Support for Tories Slides as Liberal Race Hardens, Poll Analysis Shows

OTTAWA – Polls suggest that conservatives and liberals are locked in a tight race for the final sprint until Election Day, as Erin O’Toole made his most direct attack on Justin Trudeau since the start of the federal campaign.

According to the latest numbers of The signal, a statistical model that analyzes public poll data to predict the outcome of the election, O’Toole’s Conservatives control 32.7 percent of the national popular vote with one week remaining in the campaign.

But the Liberals are very close to second at 30.7 percent. The New Democrats are stable at 18.3 percent, while the far-right People’s Party is at seven percent and the Greens at 3.3 percent.

If elections were held today, Signal projects that no party would win the 170 seats necessary for a majority in the House of Commons. In contrast, the Liberals would win 139 seats and the Conservatives would win 134. The NDP, meanwhile, would win in 36 constituencies, while the Bloc Québécois would win 27 seats.

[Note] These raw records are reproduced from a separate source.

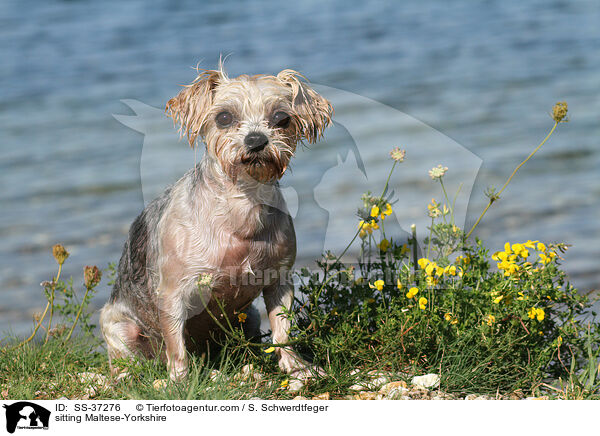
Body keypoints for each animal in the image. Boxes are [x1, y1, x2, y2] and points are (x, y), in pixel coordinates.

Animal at [99, 64, 332, 382]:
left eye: (281, 118)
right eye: (224, 117)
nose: (256, 140)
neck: (241, 204)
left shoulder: (279, 279)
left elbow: (282, 332)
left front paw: (296, 366)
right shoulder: (172, 294)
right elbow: (176, 346)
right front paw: (180, 382)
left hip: (250, 318)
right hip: (119, 326)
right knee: (130, 359)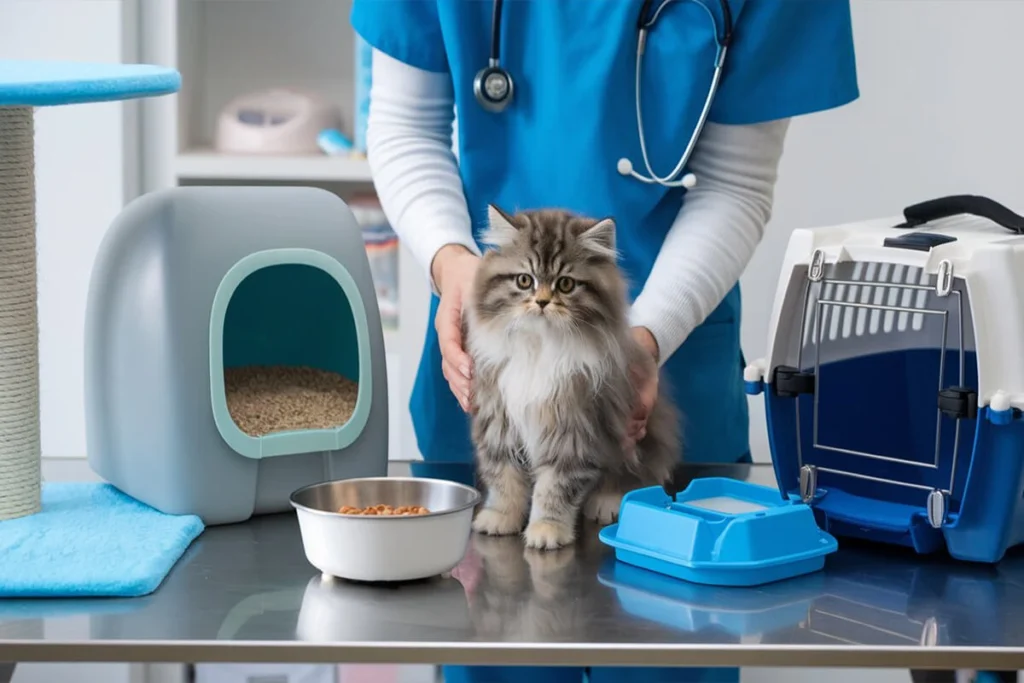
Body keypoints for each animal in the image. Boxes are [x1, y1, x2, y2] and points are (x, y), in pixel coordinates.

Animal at [464, 202, 679, 548]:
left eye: (565, 284)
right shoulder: (499, 422)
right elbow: (504, 479)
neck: (539, 347)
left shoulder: (574, 429)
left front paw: (546, 529)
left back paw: (607, 502)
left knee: (633, 478)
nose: (542, 301)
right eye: (524, 281)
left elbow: (555, 488)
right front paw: (500, 518)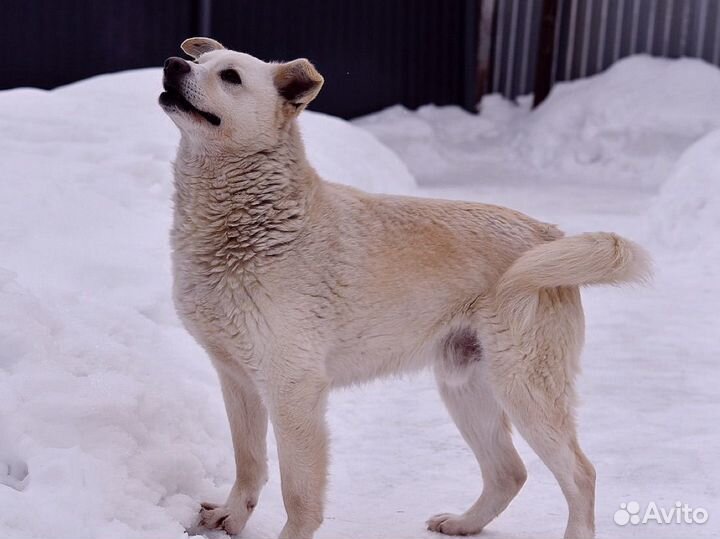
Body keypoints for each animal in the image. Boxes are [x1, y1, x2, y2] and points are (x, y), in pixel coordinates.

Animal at [160, 38, 648, 539]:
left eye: (231, 76)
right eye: (197, 62)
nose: (173, 65)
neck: (254, 223)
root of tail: (546, 232)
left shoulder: (294, 387)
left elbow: (298, 495)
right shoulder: (236, 378)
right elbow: (249, 464)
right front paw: (230, 519)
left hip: (525, 389)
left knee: (580, 474)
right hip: (465, 387)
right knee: (509, 472)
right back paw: (464, 523)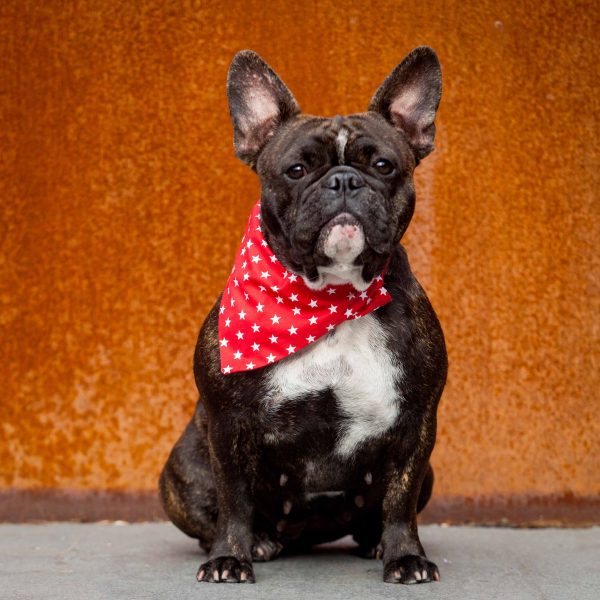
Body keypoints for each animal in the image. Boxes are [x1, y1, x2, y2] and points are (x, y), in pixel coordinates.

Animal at [159, 48, 446, 584]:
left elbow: (400, 501)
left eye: (383, 165)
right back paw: (257, 542)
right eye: (295, 170)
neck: (329, 296)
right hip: (182, 470)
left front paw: (405, 557)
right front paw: (230, 558)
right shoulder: (228, 426)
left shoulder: (417, 424)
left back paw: (374, 542)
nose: (344, 180)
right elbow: (234, 500)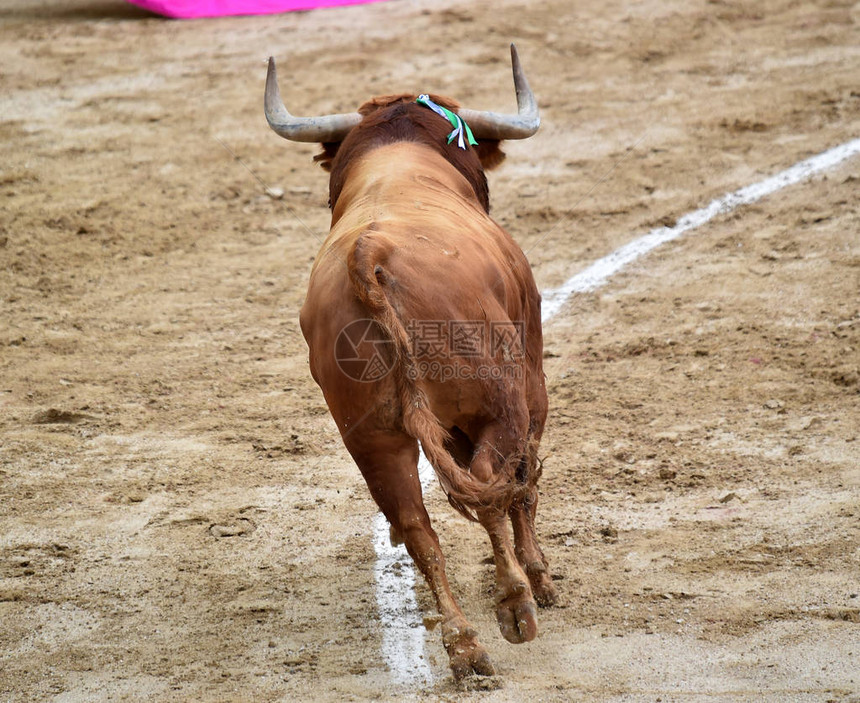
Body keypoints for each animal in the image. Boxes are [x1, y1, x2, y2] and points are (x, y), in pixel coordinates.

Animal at [264, 45, 556, 680]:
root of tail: (369, 253)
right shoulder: (531, 380)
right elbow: (521, 487)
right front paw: (540, 577)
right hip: (501, 405)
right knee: (495, 486)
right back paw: (515, 605)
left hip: (371, 440)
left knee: (417, 525)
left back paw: (466, 646)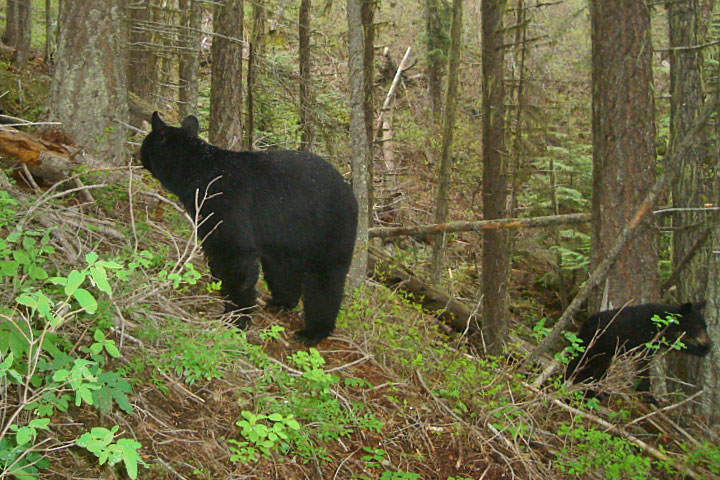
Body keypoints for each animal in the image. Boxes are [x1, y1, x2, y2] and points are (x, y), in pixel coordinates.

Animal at [139, 112, 358, 344]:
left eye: (145, 143)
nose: (137, 154)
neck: (198, 172)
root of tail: (351, 192)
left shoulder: (227, 207)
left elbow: (235, 258)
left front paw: (236, 317)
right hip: (288, 235)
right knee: (284, 267)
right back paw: (281, 302)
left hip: (330, 228)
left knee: (325, 279)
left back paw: (313, 332)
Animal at [564, 302, 712, 400]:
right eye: (698, 326)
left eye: (705, 326)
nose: (707, 341)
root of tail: (585, 324)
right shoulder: (645, 338)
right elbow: (643, 366)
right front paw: (647, 394)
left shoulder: (659, 339)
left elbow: (676, 344)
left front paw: (701, 349)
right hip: (593, 345)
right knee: (579, 361)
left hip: (603, 354)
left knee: (597, 368)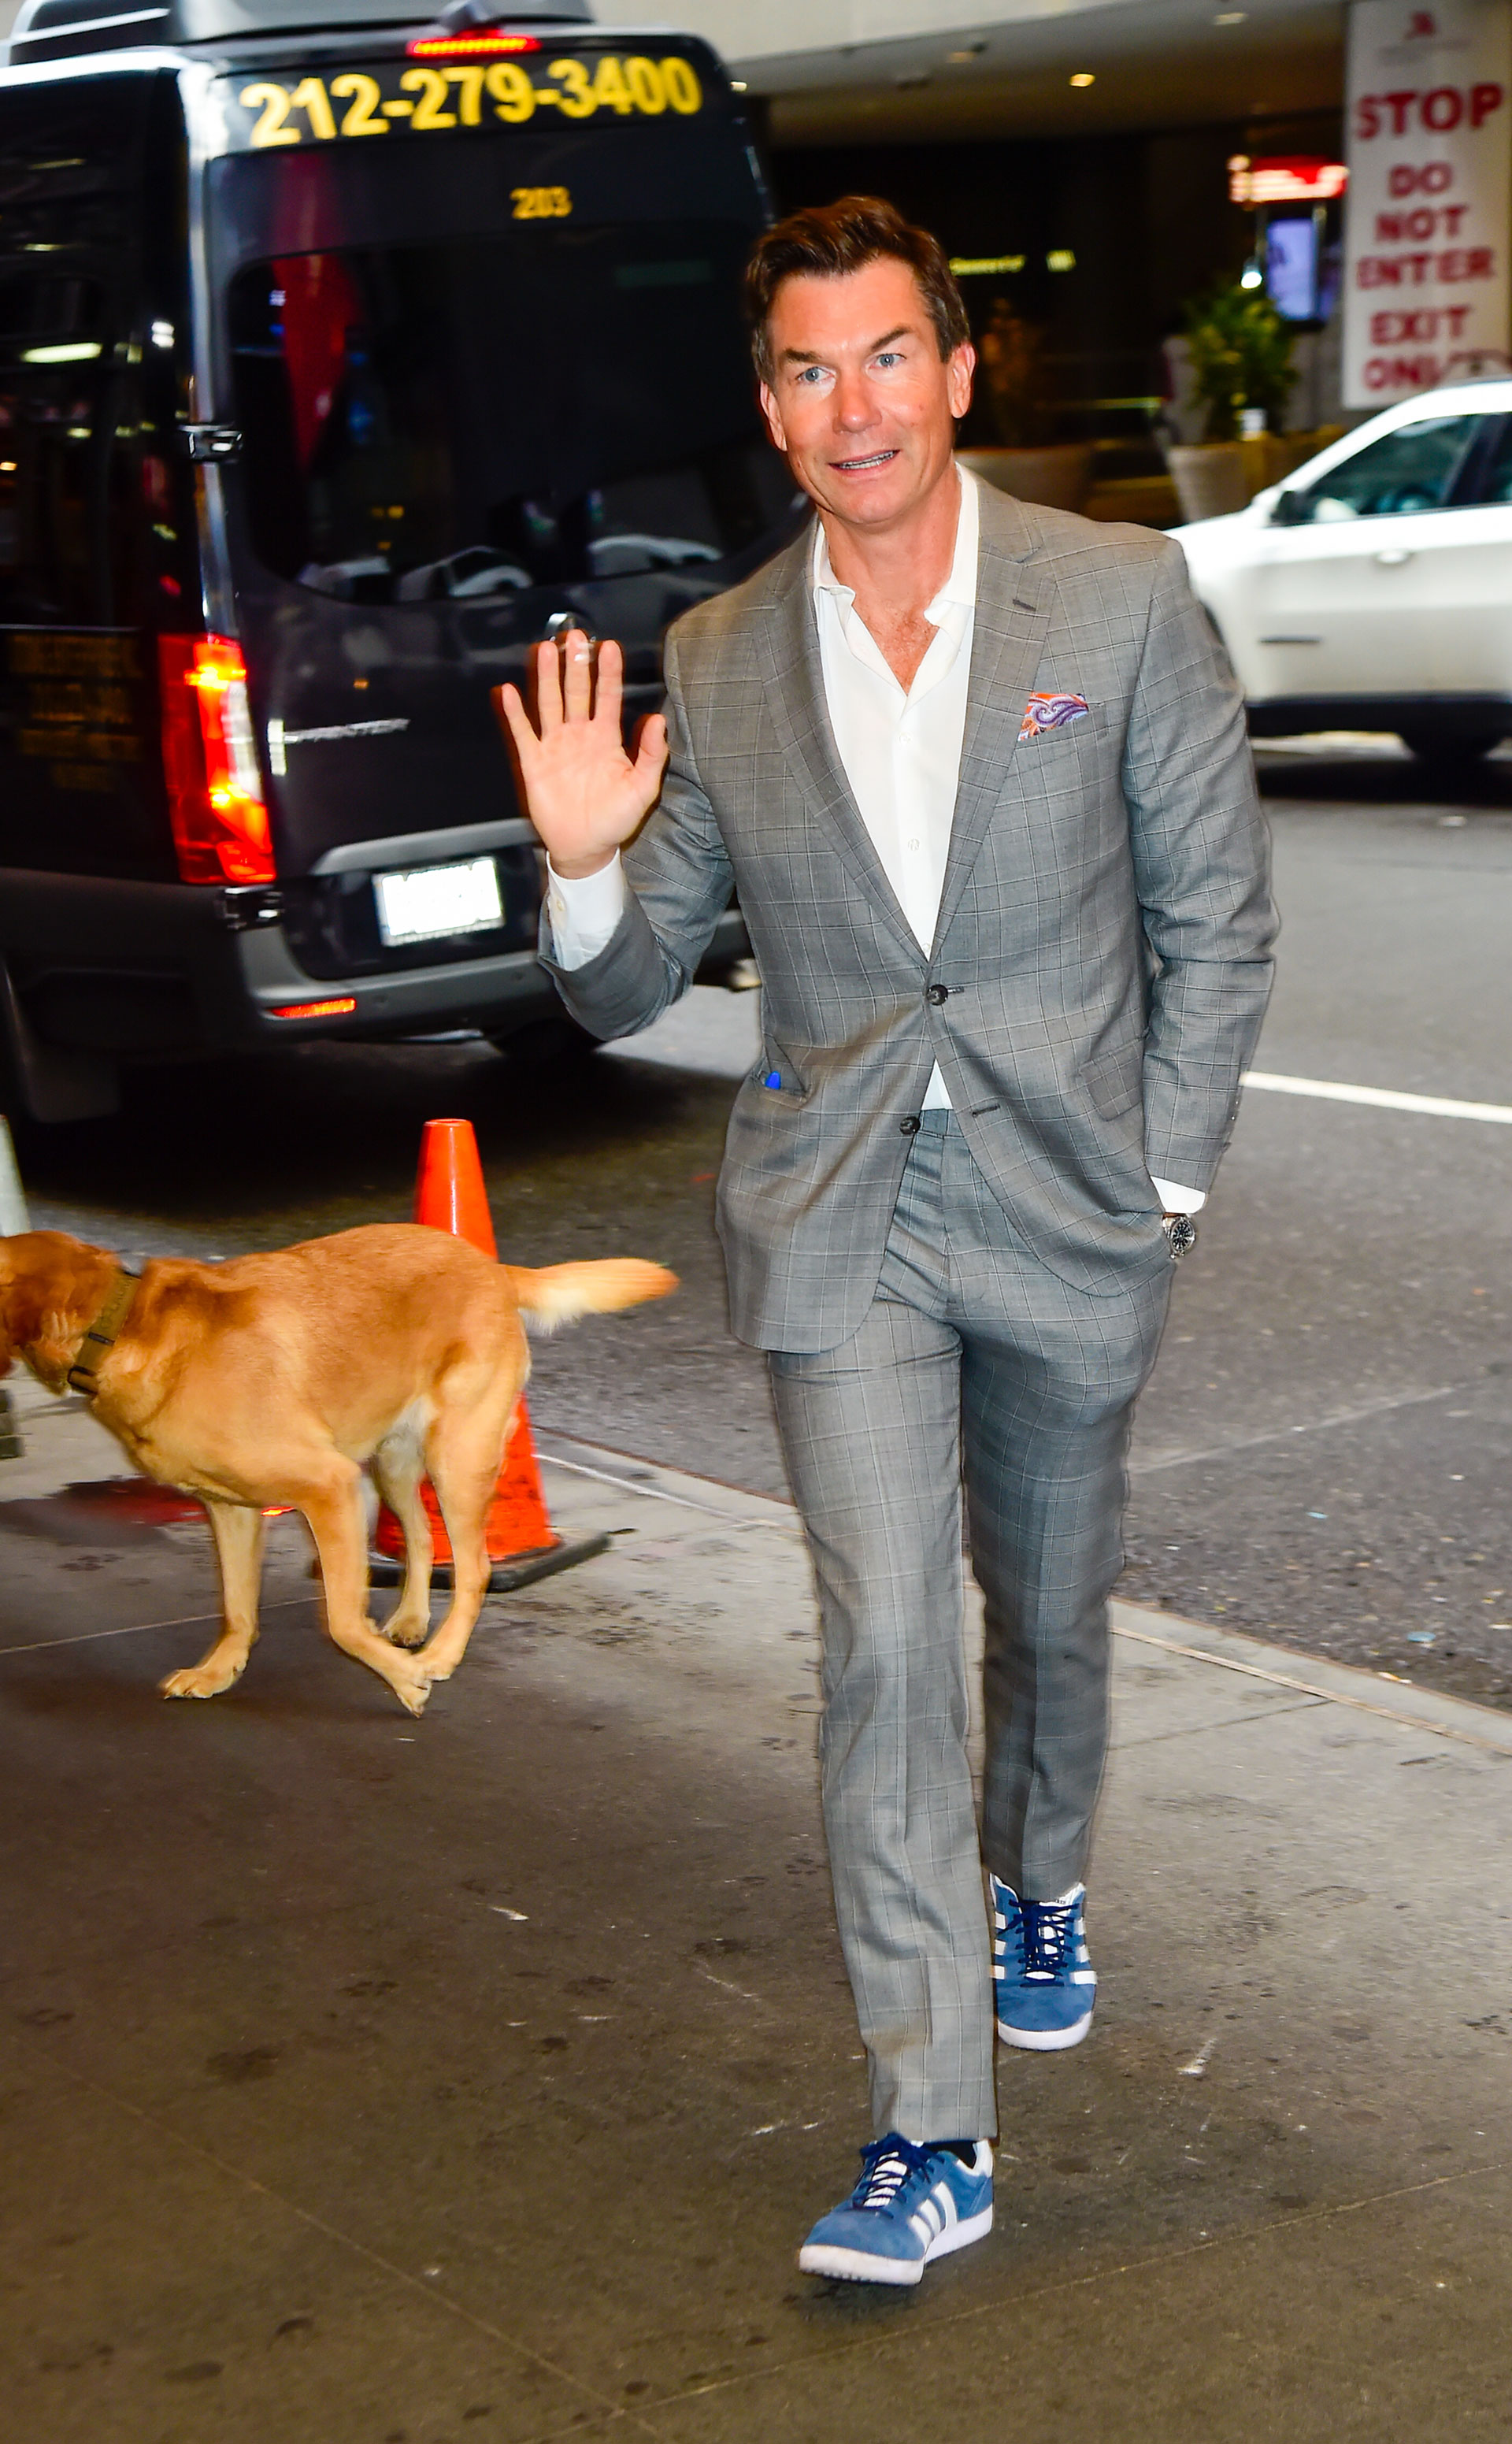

The Greens and the Popular Party would each win a seat, according to Signal.

When Trudeau called the elections, the Liberals held 155 seats in the House of Commons and the Conservatives 119.

The Signal is developed by Vox Pop Labs in association with Star. It uses a computer modeling program to analyze federal polls in a way that takes into account the “house bias” of various polling companies over several years, as well as the differences between your poll results and the actual results of the Canadian elections.

Clifton van der Linden, CEO of Vox Pop Labs and professor of political science at McMaster University, said the latest Signal projections account for all national polls released through Sunday. It shows the Liberals slowly advancing in Ontario, he said, where the party is now in the lead at 35.6 percent to 33.7 percent for the Conservatives.

At the same time, the Conservatives have seen their national support reduced thanks to increases in support for the Bloc in Quebec and the People’s Party in Ontario and the other provinces, van der Linden said.

The Signal has also gained a significant boost in support for the NDP in British Columbia, he added, and the party saw a “mini orange wave” in the province that lifted it from about 25 percent when elections were called, to pass the Liberals and closing in on Conservatives with 29 percent in the most recent data.

But it is the nationwide situation between conservatives and liberals that makes the contest “very close” with a week before Election Day, van der Linden said.

“It’s a mix of a shift in support for Liberals in Ontario and Conservative votes drifting off,” he said.

That dynamic is taking place as O’Toole emerged Monday morning, exactly one week before Election Day on September 20, to make his sharpest attack yet on Trudeau’s record as head of a liberal government. Speaking in Ottawa, O’Toole criticized Trudeau for ethical errors like the SNC-Lavalin scandal and accused the liberal leader of prioritizing his quest for power above all else.

“I would say that he speaks everything and nothing, but this is worse: a person so blinded by his own ambition that he cannot see the rot in his own party, a man who is not a feminist, nor an environmentalist, not a public servant, a man that he focuses solely, directly on himself, ”said O’Toole.

Trudeau later responded at an event in Vancouver that liberal criticism of O’Toole during the campaign has focused on politics, such as the Conservatives’ sweeping change on gun control, rather than “contesting” his character.

“I’m going to continue to focus on Canadians, what Canadians tell me about what they need for their families,” Trudeau said.

Early voting began on Friday, when approximately 1.3 million Canadians cast their votes, according to Elections Canada. In the 2019 federal elections, nearly 4.9 million people voted during four days of early voting.

Meanwhile, as of Monday, nearly 1 million people had requested kits to vote via a special ballot and 448,103 voters had cast their votes this way, according to Elections Canada.

About 660,000 people voted on a special ballot in 2019, up from around 619,000 in the 2015 election.